Tyler Weatherup, manager of housing and outreach at Mission Community Services, says the biggest obstacle is fostering understanding from the general public. / Patrick Penner File Photo

Mission Community Services Society collected nearly double the needles it distributed in 2020

Positive sign that harm-reduction services working, says MCSS housing manager

  • Aug. 26, 2021 12:00 a.m.

Mission Community Services Society collected nearly twice the amount of needles they distributed last year, a positive sign its harm-reduction program is working as intended.

A total of 35,000 needles were given out, and 65,000 were brought back, said Tyler Weatherup, manager of housing at MCSS.

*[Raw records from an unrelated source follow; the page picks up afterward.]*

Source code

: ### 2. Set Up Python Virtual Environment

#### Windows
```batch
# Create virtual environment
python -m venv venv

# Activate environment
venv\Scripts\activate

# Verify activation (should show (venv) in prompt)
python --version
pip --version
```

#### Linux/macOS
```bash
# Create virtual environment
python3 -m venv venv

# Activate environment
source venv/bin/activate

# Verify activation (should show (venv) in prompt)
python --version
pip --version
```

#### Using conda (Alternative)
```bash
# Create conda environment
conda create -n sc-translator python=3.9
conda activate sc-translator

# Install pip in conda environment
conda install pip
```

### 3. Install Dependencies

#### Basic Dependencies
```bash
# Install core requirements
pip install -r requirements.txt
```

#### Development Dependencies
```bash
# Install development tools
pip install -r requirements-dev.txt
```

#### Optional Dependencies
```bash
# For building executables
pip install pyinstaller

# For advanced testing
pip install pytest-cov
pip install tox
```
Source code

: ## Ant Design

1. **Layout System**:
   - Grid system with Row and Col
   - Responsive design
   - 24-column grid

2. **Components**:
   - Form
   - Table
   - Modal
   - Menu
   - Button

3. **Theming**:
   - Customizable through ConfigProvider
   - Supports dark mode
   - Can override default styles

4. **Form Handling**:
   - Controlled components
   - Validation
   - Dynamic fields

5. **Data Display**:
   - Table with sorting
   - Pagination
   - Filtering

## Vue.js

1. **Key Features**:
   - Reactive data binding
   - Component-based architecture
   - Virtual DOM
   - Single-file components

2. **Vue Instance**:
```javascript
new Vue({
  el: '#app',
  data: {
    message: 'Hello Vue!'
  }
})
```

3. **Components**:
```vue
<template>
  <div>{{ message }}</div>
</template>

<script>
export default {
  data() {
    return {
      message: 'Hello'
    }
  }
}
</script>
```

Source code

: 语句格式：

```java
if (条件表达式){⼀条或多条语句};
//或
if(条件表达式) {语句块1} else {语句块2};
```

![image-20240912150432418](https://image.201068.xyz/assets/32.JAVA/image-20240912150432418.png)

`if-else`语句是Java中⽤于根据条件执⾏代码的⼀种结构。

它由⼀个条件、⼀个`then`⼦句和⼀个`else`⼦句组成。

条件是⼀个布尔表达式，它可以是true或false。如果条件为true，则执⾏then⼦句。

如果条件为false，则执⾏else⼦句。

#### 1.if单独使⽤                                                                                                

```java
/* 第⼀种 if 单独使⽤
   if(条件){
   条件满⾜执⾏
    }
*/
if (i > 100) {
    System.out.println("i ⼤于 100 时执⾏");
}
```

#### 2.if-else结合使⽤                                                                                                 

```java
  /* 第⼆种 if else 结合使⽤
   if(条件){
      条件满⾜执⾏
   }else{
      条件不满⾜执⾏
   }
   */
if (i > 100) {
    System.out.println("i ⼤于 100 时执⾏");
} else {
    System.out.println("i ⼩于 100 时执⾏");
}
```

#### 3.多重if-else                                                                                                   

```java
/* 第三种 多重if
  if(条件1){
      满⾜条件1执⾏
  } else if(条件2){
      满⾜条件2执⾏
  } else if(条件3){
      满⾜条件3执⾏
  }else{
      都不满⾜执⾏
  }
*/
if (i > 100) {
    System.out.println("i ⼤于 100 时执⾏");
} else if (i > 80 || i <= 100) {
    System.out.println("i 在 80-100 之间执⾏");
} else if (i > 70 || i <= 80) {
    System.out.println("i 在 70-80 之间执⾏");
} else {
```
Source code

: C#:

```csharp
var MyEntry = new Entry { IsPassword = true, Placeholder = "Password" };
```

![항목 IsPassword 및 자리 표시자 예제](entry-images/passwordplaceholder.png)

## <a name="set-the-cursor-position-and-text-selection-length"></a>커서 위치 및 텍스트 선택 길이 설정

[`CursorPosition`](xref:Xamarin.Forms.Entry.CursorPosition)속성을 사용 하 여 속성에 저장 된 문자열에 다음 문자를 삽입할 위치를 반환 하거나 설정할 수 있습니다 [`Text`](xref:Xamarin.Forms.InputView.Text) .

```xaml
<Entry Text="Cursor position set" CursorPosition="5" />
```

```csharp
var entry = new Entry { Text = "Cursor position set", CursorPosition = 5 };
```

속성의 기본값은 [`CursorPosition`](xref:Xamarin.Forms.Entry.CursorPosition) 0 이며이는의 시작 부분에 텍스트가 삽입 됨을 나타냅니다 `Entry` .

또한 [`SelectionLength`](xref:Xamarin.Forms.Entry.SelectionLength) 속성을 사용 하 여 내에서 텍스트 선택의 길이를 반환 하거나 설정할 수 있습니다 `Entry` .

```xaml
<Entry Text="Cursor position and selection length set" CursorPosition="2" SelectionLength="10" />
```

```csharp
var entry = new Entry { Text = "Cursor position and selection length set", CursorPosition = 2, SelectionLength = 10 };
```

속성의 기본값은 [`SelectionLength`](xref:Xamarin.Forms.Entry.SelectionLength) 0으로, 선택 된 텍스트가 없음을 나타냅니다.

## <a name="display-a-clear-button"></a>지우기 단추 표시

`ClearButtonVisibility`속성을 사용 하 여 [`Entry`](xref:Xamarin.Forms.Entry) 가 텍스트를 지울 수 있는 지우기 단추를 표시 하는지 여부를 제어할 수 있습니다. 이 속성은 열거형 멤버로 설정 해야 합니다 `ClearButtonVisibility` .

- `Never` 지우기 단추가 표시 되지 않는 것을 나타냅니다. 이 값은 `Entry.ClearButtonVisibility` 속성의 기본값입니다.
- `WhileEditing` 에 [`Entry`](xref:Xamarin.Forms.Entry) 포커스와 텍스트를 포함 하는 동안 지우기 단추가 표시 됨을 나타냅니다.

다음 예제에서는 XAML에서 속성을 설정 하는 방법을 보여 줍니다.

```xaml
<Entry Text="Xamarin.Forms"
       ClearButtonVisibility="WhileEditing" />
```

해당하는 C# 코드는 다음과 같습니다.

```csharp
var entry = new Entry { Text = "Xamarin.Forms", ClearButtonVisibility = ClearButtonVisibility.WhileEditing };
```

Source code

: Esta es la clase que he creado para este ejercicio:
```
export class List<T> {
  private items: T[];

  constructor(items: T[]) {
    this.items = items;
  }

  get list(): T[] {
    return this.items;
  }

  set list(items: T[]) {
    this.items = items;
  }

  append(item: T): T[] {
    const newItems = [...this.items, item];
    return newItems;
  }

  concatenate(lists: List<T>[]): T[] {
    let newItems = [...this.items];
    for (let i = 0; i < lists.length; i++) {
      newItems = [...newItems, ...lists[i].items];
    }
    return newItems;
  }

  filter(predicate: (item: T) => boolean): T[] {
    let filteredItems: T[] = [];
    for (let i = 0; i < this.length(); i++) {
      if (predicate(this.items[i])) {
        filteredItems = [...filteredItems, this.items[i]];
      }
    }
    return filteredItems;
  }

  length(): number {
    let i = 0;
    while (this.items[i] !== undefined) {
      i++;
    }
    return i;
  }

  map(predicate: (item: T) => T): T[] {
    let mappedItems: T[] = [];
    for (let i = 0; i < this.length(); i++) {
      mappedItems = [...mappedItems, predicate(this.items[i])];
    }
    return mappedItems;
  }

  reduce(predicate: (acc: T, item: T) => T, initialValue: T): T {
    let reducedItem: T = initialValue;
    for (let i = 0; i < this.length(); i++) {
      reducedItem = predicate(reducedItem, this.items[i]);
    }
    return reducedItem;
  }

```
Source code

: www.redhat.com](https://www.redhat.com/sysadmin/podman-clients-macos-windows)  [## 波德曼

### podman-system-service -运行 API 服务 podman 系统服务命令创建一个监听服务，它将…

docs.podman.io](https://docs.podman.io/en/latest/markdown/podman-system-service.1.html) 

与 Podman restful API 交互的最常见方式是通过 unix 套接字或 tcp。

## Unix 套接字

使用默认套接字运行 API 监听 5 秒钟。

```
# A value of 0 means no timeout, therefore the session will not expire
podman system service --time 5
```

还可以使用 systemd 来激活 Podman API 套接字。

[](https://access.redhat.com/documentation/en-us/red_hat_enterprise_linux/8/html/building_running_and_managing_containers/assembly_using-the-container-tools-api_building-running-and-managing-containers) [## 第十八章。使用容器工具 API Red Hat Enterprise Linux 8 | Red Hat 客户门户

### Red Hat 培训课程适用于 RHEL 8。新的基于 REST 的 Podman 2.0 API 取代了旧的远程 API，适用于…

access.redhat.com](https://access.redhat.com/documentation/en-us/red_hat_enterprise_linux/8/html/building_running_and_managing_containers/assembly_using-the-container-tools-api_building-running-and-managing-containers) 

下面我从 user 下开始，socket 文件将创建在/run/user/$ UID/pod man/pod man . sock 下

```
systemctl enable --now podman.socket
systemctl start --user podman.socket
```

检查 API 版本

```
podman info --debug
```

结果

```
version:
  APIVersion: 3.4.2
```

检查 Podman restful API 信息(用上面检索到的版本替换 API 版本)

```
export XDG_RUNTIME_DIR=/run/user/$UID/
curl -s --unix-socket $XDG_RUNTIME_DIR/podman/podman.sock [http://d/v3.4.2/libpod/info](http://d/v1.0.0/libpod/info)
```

“Those are two really important metrics,” Weatherup said. “That means that people are disposing of them safely.”

Harm-reduction services, which offer intravenous drug users a safe supply of needles to prevent the transmission of blood-borne infection like HIV and Hepatitis C, were banned by the City Mission until 2014.

READ: Overdose Prevention Guide

It wasn’t until 2019 that MCSS received its first year of funding from Fraser Health for their program, Weatherup said; before that, “everything was underground.”

“I’ve been in this field for 10 years, and prior to harm reduction being widely available, it would be common to see people using dirty supplies in unclean and unsafe and undignified places,” he said.

“I’ve seen amputation as a result of blood-borne infection that could have been prevented.”

Needle-exchange programs have largely been successful in reducing blood-borne infections, according to data from the BC Centre for Disease Control (BCCDC).

In 2005, 34 new cases of HIV in the Fraser Health region were recorded among people who use drugs; by 2018, that number had fallen to just four.

Weatherup said that not providing a safe supply to drug users has significant collateral costs on the medical system, such as treating an HIV patient’s treatment for the rest of their life.

He added the program has helped MCSS make in-roads into the drug-using community, which in turn, offers supports and help in other areas of their lives.

“That didn’t exist five years ago,” he said. “That was catalyzed through the harm reduction programming.”

The biggest misconception about the program is that the program enables people to use drugs, when in reality it has never acted as a deterrent.

“It just makes it safer.”

He said the biggest obstacle now is fostering understanding from the general public.